Opportunities for optimism in covering Central Asia have been, at least recently, scant. The largely fruitless energy wasted in pushing the CASA-1000 pipeline, the democratization retreat in Kyrgyzstan, and the disintegrating civil space throughout the region all inauspiciously point to a growing autocratic reality. Despite China’s efforts otherwise, intra-regional fracture – surrounding hydro concerns and border insecurity, especially – continue nearly a quarter-century after the Central Asian states gained their independence. From either democratic or economic standpoints, 2014 was a bleak year for the region, and current trends look set to persist or worsen over the coming 12 months.
As such, when an opportunity arises for a bit of optimism, it is worth highlighting. The recent announcement that Uzbekistan would be restarting gas supplies to Kyrgyzstan is just such an opportunity. After over eight months without gas, southern Kyrgyzstan will finally access the gas – some 100 million cubic meters – it’s gone without as it enters mid winter.
The reasons for the restart of Uzbek gas remain opaque. Tashkent originally blocked gas flows four days after Russia’s Gazprom purchased Kyrgyzstan’s state gas matrix for $1 and forgave its debt.
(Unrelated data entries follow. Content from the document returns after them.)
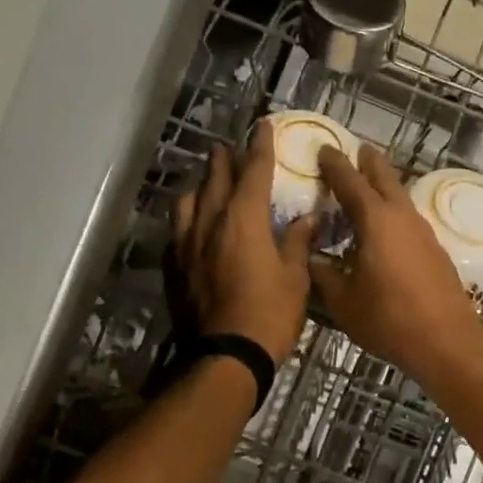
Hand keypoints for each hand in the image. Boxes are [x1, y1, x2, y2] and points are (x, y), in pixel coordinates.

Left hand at [171, 121, 316, 364]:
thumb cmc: (269, 315)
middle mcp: (210, 224)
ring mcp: (187, 246)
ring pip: (188, 202)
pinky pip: (178, 231)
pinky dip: (187, 218)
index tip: (262, 126)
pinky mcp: (175, 268)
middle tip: (228, 147)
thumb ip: (297, 242)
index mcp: (243, 221)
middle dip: (224, 160)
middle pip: (215, 181)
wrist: (226, 357)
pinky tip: (191, 224)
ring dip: (199, 186)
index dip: (260, 148)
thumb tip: (306, 217)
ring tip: (205, 181)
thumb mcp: (295, 278)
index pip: (253, 173)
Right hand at [309, 144, 482, 383]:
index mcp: (375, 221)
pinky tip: (386, 228)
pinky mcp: (435, 250)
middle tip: (358, 150)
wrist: (446, 341)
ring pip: (400, 197)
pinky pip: (408, 218)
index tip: (324, 148)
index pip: (350, 182)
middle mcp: (402, 217)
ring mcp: (423, 232)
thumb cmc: (389, 319)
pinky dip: (393, 212)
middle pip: (384, 178)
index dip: (334, 164)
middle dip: (369, 162)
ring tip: (370, 185)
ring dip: (384, 186)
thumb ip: (323, 274)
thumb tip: (310, 258)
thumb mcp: (343, 301)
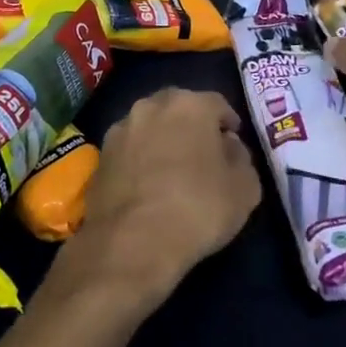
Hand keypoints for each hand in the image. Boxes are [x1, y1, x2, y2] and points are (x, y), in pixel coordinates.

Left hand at [58, 88, 260, 312]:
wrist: (131, 242)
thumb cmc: (197, 209)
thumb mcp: (244, 190)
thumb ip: (241, 159)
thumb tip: (229, 146)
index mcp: (191, 104)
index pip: (217, 104)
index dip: (228, 122)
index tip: (233, 142)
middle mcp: (152, 105)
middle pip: (179, 107)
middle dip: (192, 125)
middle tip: (203, 152)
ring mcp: (122, 128)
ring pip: (150, 125)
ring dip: (162, 139)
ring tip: (171, 169)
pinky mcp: (101, 154)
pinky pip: (130, 149)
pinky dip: (140, 159)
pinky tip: (146, 184)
Uzbekistan, by all appearances, actually appeared to be in the right with its decision to shut off supplies, as it was not consulted on the sale as contractually demanded. But when a December meeting between Uzbekistan President Islam Karimov and Russian President Vladimir Putin seemed to yield no resolution, Tashkent abruptly allowed the gas to flow to Kyrgyzstan once more on December 30. No reason has yet been given for the decision to open the transit, although it’s worth pointing to a notable warming in relations between Uzbekistan and Russia in the past few months.
Considering the existing acrimony between Tashkent and Bishkek – no two governments in Central Asia stand further apart – the move came as a welcome surprise to those watching the region. Instead of relying on the wood-fire and dung, residents of southern Kyrgyzstan will be able to enjoy the natural gas they had become accustomed to using. And Central Asia was able to enter 2015 with a slightly more positive start. While there’s little sign that the economic weight of a sinking Russia or the environmental concerns around water use will abate anytime soon, Tashkent’s willingness to open the transit once more is a welcome sign.